Stored entries:
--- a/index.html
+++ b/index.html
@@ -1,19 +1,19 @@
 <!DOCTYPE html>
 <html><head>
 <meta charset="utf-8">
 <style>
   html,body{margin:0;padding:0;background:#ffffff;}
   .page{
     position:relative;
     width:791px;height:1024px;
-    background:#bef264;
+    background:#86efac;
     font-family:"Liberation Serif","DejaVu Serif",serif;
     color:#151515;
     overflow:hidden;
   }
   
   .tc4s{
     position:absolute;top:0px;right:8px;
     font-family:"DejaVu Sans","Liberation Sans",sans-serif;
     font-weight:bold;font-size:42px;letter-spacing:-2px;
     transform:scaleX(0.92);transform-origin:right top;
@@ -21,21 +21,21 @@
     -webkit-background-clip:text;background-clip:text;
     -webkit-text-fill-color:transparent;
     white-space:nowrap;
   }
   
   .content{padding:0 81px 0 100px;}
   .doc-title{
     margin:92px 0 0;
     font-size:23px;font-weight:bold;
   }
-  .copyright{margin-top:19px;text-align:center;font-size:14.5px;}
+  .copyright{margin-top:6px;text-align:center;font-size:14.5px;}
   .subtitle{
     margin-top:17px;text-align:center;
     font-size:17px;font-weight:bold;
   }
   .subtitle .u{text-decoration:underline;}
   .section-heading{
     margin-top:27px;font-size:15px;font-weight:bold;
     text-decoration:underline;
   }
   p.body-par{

==

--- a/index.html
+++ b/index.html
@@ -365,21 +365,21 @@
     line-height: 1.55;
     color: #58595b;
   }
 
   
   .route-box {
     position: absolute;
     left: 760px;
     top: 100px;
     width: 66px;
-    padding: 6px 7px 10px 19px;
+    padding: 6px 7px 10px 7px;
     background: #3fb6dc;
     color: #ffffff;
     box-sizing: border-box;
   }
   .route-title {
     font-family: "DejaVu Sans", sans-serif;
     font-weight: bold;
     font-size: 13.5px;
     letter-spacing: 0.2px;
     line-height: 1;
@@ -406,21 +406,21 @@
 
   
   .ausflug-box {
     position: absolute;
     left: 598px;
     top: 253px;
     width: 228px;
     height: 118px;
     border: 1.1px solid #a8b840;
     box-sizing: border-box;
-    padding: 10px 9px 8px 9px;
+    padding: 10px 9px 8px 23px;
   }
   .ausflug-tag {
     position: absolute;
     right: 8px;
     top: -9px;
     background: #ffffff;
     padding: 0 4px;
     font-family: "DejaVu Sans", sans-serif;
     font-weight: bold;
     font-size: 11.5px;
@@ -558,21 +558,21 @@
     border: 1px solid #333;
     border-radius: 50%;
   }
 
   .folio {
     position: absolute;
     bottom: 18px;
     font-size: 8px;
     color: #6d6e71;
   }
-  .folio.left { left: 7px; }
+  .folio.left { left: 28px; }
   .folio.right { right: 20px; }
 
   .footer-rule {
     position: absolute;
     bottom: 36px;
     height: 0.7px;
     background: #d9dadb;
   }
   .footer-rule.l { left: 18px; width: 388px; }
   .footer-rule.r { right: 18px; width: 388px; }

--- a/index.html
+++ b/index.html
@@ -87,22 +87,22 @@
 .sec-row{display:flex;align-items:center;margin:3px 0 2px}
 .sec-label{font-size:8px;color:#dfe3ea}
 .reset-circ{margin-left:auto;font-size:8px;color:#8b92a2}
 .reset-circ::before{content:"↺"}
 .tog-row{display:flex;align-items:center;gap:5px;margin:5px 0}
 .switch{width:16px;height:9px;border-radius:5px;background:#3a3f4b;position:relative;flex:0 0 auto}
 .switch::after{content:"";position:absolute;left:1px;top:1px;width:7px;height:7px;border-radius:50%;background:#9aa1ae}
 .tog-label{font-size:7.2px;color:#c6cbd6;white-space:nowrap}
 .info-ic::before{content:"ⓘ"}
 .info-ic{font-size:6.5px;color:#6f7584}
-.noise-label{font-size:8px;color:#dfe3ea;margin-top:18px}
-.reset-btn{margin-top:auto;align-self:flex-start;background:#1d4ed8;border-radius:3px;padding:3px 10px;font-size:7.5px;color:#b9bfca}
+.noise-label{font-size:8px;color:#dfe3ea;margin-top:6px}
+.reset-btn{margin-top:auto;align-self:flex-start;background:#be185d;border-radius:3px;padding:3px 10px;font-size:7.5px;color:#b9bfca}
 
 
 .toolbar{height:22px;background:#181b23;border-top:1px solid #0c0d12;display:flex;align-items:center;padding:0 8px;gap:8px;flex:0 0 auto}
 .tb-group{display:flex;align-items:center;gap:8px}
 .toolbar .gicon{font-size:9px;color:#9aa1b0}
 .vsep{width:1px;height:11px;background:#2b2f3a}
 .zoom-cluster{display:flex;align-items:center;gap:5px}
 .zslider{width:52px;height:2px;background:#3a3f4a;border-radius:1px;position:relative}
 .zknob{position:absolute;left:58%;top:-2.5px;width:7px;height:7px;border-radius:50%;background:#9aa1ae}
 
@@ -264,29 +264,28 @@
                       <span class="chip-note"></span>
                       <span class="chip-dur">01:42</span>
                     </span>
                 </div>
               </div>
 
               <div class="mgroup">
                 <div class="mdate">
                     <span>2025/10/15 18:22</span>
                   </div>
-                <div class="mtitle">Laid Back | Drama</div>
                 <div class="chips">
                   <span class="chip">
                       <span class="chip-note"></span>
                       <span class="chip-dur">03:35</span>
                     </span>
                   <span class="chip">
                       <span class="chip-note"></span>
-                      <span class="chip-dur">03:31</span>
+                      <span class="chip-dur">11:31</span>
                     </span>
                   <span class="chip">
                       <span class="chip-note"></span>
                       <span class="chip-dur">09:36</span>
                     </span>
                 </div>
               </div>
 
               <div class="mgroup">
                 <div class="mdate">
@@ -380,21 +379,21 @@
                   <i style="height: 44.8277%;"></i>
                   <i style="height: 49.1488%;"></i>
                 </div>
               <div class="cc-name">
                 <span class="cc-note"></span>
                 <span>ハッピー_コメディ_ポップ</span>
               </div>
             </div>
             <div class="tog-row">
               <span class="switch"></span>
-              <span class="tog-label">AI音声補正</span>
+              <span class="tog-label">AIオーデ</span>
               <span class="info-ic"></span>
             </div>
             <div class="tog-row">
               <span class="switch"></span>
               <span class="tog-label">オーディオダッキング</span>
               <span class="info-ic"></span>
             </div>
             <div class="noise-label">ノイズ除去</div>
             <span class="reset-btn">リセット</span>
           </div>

* * *

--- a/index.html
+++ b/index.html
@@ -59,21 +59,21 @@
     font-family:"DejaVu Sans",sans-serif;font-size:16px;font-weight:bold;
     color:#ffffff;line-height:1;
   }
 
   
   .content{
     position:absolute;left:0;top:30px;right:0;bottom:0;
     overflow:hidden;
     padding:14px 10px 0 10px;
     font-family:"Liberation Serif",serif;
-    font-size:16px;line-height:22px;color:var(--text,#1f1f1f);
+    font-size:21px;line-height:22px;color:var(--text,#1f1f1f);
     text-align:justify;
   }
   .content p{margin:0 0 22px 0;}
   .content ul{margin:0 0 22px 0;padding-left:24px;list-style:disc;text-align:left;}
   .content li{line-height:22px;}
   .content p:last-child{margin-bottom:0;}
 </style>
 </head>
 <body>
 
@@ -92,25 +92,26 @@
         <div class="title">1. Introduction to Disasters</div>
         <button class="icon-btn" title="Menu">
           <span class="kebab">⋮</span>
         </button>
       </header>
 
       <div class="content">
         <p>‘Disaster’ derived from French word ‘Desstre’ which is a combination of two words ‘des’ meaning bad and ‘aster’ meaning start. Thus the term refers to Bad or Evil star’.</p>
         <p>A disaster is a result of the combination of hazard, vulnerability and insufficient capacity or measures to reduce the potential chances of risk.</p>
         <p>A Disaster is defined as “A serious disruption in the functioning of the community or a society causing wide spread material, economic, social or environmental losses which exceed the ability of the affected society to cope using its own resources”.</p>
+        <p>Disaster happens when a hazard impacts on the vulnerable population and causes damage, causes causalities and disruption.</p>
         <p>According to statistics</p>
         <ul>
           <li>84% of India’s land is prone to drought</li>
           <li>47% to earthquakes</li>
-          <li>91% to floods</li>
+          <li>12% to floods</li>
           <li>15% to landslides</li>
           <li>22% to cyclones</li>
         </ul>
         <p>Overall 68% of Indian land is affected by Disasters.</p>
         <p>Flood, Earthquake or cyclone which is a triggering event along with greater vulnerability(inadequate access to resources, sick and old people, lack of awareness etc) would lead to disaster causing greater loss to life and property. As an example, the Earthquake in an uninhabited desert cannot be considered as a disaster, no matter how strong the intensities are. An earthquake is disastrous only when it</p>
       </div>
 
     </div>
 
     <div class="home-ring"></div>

> **Requirement**
Please find, in the entries above, every line where "footer" occurs, and copy it.

> **Reply to the exercise**
   .footer-rule {
   .footer-rule.l { left: 18px; width: 388px; }
   .footer-rule.r { right: 18px; width: 388px; }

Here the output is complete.